John: We looked at a lot of them. You want to do retro-seeming t-shirts, like these are the t-shirts they've been wearing since that time. But the fashion now is to have old-looking t-shirts and we didn't want it to look hipster-ish. So [the costume designer] ended up custom-making a lot of stuff. So those pajama bottoms for Will were made out of Star Wars sheets.

TeenHollywood: There is one scene where some little kids just gang up and beat you up. What was that like?

Will: Humiliating.

John: They have sharp little nails! They're heavier than they look.

Ferrell: They're not afraid to bite you when the cameras not rolling.

TeenHollywood: You guys also fight each other. It looks pretty rough. Did anyone get hurt?

Will: We got pretty banged up. That fight in the front yard was all done within the first two weeks of straight fighting to start the movie.

John: Getting buried alive, fighting. It was all fun.

Will: Attack dogs. It was pretty physical.
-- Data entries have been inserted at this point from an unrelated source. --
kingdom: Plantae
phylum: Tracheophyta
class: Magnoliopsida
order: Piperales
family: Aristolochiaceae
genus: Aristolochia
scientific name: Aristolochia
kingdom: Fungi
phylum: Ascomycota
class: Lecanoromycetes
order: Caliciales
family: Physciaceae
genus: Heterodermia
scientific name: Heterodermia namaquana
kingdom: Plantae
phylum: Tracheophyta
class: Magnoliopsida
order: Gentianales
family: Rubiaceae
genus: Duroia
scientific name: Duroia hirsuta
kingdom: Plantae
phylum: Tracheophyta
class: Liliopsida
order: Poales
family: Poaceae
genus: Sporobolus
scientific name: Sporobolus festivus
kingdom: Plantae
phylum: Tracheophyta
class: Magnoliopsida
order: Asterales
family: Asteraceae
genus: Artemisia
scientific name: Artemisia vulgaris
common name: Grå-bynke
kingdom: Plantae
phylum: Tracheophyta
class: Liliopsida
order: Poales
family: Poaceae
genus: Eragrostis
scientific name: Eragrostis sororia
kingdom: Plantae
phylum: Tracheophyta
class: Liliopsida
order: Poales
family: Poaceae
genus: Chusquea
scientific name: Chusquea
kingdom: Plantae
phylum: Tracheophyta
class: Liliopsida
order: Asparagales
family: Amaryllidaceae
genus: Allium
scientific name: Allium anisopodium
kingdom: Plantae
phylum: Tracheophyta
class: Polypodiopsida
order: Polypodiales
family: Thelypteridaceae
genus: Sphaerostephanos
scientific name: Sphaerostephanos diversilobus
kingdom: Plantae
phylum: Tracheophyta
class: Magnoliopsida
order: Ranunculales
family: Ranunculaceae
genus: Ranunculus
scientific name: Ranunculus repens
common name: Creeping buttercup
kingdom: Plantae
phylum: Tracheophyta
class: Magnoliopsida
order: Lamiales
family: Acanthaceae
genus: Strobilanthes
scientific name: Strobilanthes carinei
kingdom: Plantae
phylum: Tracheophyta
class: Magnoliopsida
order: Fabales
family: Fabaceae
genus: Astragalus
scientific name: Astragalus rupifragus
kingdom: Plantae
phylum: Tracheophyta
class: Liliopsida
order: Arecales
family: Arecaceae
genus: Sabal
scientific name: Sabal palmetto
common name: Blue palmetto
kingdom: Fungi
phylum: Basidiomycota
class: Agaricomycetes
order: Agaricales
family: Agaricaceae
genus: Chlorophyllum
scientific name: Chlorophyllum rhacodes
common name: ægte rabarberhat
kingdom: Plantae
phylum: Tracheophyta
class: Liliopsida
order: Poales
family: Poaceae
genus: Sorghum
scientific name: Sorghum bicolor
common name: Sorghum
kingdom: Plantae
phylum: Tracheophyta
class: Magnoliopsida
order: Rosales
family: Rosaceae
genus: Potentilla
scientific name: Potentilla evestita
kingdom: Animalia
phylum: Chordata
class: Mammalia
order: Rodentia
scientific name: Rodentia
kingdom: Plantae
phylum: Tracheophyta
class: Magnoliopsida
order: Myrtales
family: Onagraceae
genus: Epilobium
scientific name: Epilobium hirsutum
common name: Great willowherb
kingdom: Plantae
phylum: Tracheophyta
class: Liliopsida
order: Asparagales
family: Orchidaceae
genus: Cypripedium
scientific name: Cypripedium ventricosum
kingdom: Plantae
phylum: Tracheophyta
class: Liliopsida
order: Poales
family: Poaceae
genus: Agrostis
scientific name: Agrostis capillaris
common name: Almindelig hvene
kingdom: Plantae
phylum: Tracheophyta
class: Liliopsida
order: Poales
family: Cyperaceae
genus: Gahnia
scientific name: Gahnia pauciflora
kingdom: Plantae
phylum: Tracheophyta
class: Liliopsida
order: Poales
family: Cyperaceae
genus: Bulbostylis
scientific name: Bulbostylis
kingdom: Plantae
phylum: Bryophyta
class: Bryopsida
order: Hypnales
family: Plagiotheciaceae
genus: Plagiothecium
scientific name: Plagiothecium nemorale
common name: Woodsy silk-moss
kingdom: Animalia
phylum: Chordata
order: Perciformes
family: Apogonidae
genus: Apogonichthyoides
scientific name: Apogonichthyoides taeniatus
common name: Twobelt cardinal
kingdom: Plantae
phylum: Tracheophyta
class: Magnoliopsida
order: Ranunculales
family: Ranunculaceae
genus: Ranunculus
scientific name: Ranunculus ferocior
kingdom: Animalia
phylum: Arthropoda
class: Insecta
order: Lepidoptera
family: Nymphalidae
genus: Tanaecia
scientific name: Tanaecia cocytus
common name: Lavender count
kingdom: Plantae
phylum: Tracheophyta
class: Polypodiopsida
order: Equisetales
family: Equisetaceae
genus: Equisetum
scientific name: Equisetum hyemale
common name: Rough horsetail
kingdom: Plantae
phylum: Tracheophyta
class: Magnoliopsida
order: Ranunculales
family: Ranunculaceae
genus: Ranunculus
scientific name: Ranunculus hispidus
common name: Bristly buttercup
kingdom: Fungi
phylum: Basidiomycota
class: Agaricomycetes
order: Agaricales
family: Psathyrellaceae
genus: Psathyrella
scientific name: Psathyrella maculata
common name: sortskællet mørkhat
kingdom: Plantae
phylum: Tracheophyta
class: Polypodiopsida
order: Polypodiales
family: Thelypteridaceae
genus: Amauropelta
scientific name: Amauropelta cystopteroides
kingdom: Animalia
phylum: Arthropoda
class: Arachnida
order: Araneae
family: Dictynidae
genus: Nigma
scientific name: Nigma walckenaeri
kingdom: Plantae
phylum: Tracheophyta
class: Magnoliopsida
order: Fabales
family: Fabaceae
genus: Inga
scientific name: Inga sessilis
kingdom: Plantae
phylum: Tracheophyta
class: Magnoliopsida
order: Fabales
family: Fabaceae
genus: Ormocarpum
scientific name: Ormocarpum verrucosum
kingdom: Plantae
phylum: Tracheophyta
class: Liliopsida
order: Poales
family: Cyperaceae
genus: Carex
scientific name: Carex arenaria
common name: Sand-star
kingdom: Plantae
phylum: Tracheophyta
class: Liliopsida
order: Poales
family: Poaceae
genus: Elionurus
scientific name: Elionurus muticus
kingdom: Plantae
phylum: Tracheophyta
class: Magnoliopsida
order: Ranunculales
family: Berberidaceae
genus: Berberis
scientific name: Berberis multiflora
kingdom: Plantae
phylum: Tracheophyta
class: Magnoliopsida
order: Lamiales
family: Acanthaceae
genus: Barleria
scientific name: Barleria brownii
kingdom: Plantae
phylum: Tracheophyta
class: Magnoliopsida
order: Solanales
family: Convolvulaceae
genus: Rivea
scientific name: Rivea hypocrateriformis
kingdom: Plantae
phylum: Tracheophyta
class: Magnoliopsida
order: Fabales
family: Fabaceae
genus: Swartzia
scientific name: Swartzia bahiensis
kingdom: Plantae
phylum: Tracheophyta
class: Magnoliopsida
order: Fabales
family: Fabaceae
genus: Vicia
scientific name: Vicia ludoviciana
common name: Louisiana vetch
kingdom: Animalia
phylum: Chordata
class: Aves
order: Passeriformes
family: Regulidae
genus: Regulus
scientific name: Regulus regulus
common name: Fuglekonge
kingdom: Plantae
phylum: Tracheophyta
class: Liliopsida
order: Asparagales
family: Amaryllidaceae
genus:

TeenHollywood: The two step-bros make this ridiculous "Boats and Hos" music video to sell products. Why go there?

Will: It's the perfect example of what they think would sell or be a good idea.

John: When we were deciding what their first video would be like it had to be something that would make their parents go 'oh God!' It was about picking something that was as inappropriate as possible.

***

Lynn Barker is a Hollywood-based entertainment journalist and produced screenwriter.